> _Records for this task_:
※ ※ ※
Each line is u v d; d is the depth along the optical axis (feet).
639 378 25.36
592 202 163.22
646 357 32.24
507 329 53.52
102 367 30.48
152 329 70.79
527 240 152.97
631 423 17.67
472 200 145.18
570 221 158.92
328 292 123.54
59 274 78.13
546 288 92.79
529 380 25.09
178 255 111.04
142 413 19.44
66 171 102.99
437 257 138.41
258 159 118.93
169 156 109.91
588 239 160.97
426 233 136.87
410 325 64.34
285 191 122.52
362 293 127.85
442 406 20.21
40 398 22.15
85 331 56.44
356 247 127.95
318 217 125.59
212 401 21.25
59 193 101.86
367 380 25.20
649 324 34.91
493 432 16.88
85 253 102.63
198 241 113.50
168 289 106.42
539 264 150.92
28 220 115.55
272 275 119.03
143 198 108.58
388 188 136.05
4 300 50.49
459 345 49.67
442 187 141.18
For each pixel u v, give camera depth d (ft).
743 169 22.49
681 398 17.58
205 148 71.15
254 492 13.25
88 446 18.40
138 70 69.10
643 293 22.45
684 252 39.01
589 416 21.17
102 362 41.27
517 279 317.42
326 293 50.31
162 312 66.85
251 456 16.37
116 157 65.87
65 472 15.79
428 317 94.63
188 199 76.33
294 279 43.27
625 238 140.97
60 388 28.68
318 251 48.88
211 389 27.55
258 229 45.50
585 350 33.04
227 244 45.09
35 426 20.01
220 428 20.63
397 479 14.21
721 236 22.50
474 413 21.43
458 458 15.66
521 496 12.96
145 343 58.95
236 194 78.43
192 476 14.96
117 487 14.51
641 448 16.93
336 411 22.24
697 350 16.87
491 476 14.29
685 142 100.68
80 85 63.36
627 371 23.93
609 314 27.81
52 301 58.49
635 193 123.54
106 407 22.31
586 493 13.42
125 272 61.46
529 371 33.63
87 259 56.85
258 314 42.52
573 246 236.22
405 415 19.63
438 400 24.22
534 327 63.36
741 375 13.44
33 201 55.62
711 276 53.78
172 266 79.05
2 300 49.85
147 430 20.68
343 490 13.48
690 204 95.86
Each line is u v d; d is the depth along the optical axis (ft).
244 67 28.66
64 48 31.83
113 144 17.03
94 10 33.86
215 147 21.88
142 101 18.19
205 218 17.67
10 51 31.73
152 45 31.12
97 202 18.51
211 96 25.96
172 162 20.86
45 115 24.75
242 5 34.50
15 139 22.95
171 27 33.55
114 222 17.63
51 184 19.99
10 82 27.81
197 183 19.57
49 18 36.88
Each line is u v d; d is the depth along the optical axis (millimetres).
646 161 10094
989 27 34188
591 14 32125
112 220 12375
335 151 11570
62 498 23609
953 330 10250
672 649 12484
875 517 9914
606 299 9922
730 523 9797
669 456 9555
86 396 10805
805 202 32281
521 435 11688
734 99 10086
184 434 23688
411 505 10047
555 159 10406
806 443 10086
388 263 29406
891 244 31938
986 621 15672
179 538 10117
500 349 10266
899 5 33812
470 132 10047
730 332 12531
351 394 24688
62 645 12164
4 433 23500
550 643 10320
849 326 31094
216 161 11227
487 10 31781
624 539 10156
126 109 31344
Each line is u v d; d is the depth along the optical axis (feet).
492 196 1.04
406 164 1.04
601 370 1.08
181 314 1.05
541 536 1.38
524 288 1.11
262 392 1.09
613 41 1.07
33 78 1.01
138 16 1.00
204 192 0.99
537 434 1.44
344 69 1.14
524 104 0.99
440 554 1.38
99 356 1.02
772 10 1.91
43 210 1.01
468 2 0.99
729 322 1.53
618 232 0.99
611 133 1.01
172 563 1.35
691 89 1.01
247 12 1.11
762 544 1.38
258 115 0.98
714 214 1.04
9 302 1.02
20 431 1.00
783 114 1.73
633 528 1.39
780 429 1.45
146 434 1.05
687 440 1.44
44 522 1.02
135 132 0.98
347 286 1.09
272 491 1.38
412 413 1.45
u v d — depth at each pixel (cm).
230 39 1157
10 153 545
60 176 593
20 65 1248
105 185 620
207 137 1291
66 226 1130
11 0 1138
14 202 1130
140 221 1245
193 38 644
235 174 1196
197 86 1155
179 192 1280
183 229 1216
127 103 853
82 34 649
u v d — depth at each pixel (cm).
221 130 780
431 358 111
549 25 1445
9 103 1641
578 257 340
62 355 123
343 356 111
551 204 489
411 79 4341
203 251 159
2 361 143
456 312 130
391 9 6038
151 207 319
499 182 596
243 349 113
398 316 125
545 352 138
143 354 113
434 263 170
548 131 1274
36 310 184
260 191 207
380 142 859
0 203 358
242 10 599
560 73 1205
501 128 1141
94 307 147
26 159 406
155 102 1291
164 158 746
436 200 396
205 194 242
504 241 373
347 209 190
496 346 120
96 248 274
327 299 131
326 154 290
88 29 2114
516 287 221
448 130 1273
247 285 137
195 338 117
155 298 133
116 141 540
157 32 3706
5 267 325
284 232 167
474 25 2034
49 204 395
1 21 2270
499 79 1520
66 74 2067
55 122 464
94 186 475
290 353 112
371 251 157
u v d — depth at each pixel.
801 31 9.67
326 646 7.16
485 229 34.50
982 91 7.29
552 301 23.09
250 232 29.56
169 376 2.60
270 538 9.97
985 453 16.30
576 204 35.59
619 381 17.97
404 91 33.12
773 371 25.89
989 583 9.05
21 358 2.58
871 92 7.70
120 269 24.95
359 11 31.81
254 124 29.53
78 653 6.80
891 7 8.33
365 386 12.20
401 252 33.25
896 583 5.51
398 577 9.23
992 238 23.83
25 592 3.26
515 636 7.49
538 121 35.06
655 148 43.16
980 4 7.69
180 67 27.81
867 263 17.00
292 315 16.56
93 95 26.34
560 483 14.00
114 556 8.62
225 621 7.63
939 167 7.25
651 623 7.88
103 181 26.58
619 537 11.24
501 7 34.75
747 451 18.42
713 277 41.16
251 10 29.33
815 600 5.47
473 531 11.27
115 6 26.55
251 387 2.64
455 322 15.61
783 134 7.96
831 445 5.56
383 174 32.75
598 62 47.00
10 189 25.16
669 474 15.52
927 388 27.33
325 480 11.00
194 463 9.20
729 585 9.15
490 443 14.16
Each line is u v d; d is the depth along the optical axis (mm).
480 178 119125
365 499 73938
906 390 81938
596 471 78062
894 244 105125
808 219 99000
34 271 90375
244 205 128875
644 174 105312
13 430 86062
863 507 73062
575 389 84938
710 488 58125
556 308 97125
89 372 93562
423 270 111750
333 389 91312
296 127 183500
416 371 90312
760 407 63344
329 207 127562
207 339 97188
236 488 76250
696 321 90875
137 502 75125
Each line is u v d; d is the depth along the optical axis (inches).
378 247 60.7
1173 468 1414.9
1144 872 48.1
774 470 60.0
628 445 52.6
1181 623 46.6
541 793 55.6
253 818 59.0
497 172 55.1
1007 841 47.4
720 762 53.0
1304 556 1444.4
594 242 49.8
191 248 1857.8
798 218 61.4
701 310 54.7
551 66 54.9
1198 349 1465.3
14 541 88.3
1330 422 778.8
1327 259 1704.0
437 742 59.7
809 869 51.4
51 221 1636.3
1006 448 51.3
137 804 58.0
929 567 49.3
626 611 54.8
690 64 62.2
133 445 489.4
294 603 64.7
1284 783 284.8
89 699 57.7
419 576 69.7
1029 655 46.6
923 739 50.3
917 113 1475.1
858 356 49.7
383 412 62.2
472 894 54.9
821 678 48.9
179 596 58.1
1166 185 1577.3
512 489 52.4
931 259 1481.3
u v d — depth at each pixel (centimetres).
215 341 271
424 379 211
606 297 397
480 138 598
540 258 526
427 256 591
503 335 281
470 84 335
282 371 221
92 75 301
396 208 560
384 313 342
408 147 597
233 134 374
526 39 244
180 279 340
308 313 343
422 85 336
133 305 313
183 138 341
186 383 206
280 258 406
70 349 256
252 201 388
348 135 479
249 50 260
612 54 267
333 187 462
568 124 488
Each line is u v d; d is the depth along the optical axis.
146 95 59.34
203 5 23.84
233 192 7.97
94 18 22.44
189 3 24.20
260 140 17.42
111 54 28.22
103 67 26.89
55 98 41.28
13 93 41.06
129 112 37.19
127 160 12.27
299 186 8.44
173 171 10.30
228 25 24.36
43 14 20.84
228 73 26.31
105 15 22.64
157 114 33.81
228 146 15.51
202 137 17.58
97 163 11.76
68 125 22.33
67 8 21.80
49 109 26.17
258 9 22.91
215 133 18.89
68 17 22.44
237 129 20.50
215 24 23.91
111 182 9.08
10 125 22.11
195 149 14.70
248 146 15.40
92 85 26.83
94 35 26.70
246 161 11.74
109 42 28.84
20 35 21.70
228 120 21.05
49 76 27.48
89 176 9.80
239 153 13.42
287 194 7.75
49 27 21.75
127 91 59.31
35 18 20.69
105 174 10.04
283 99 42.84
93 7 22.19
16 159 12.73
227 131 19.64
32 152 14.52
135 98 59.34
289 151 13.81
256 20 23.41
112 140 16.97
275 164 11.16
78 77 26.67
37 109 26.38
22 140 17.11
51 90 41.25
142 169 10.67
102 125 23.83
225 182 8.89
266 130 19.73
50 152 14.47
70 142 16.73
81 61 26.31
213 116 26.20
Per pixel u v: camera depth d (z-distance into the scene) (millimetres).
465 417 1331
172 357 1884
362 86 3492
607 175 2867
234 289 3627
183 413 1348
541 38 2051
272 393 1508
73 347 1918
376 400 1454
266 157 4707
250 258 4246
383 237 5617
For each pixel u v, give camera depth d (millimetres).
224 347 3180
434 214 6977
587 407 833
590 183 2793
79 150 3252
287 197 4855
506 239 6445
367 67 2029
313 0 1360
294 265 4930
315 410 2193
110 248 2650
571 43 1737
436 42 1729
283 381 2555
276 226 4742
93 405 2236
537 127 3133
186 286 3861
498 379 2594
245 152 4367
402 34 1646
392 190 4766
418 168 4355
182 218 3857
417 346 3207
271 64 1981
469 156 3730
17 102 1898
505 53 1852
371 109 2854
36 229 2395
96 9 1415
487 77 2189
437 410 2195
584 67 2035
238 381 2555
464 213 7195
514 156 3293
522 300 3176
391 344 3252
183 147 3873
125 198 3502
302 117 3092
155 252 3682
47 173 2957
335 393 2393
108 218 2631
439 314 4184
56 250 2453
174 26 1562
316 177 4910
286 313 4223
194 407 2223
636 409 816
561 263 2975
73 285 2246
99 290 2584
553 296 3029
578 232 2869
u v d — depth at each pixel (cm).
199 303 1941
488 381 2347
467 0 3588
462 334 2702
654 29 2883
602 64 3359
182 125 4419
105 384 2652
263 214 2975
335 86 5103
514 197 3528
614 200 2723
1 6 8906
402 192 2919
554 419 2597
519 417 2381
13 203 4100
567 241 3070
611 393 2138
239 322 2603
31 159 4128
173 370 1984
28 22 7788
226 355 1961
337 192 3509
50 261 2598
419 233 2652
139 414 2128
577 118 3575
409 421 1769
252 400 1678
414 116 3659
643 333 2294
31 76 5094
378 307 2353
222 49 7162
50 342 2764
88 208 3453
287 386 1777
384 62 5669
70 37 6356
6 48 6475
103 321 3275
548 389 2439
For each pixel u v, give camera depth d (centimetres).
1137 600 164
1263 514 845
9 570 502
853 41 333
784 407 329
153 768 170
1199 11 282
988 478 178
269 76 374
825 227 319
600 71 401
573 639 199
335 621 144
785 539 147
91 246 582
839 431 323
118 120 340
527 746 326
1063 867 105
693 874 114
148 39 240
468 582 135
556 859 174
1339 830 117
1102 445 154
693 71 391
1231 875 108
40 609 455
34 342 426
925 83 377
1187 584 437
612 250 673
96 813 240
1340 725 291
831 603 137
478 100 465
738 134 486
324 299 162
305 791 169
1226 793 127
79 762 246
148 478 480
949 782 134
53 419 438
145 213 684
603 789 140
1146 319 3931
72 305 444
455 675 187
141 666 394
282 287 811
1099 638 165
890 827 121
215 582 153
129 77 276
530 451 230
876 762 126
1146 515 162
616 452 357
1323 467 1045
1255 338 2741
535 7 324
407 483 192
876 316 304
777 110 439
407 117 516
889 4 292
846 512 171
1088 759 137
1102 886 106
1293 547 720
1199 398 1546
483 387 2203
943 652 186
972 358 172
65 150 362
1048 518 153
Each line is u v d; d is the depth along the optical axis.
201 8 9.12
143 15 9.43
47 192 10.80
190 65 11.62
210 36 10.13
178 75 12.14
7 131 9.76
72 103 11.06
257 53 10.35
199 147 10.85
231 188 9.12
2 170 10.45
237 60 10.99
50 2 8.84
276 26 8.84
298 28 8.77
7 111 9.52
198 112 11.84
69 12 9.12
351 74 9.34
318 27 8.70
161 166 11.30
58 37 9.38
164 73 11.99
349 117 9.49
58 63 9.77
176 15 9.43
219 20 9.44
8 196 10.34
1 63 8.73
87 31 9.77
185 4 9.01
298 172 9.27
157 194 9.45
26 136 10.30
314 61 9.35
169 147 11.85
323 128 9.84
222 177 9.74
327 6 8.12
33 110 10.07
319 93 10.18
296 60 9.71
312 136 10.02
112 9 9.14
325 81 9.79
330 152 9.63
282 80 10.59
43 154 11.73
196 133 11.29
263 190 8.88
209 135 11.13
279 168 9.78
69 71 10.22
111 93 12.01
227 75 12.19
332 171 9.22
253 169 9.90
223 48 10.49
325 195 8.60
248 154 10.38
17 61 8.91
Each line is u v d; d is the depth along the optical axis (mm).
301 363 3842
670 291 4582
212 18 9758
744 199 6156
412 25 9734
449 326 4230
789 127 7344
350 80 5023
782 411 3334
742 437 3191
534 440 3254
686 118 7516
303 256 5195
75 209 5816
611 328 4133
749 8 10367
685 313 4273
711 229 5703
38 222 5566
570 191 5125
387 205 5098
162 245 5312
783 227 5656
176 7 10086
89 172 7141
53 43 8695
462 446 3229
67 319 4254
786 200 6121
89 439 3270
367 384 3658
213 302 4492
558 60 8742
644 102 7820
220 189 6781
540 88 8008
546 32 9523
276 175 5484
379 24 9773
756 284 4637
※ ※ ※
> _Task prompt_:
Your task for the entries above: copy exactly the span starting with the line with "66 226 1130" and going on through the line with "596 471 78062", both lines included, and nothing else.

> _Written response_:
66 226 1130
11 0 1138
14 202 1130
140 221 1245
193 38 644
235 174 1196
197 86 1155
179 192 1280
183 229 1216
127 103 853
82 34 649
u v d — depth at each pixel (cm).
221 130 780
431 358 111
549 25 1445
9 103 1641
578 257 340
62 355 123
343 356 111
551 204 489
411 79 4341
203 251 159
2 361 143
456 312 130
391 9 6038
151 207 319
499 182 596
243 349 113
398 316 125
545 352 138
143 354 113
434 263 170
548 131 1274
36 310 184
260 191 207
380 142 859
0 203 358
242 10 599
560 73 1205
501 128 1141
94 307 147
26 159 406
155 102 1291
164 158 746
436 200 396
205 194 242
504 241 373
347 209 190
496 346 120
96 248 274
327 299 131
326 154 290
88 29 2114
516 287 221
448 130 1273
247 285 137
195 338 117
155 298 133
116 141 540
157 32 3706
5 267 325
284 232 167
474 25 2034
49 204 395
1 21 2270
499 79 1520
66 74 2067
55 122 464
94 186 475
290 353 112
371 251 157
u v d — depth at each pixel.
801 31 9.67
326 646 7.16
485 229 34.50
982 91 7.29
552 301 23.09
250 232 29.56
169 376 2.60
270 538 9.97
985 453 16.30
576 204 35.59
619 381 17.97
404 91 33.12
773 371 25.89
989 583 9.05
21 358 2.58
871 92 7.70
120 269 24.95
359 11 31.81
254 124 29.53
78 653 6.80
891 7 8.33
365 386 12.20
401 252 33.25
896 583 5.51
398 577 9.23
992 238 23.83
25 592 3.26
515 636 7.49
538 121 35.06
655 148 43.16
980 4 7.69
180 67 27.81
867 263 17.00
292 315 16.56
93 95 26.34
560 483 14.00
114 556 8.62
225 621 7.63
939 167 7.25
651 623 7.88
103 181 26.58
619 537 11.24
501 7 34.75
747 451 18.42
713 277 41.16
251 10 29.33
815 600 5.47
473 531 11.27
115 6 26.55
251 387 2.64
455 322 15.61
783 134 7.96
831 445 5.56
383 174 32.75
598 62 47.00
10 189 25.16
669 474 15.52
927 388 27.33
325 480 11.00
194 463 9.20
729 585 9.15
490 443 14.16
Each line is u v d; d is the depth along the optical axis (mm).
480 178 119125
365 499 73938
906 390 81938
596 471 78062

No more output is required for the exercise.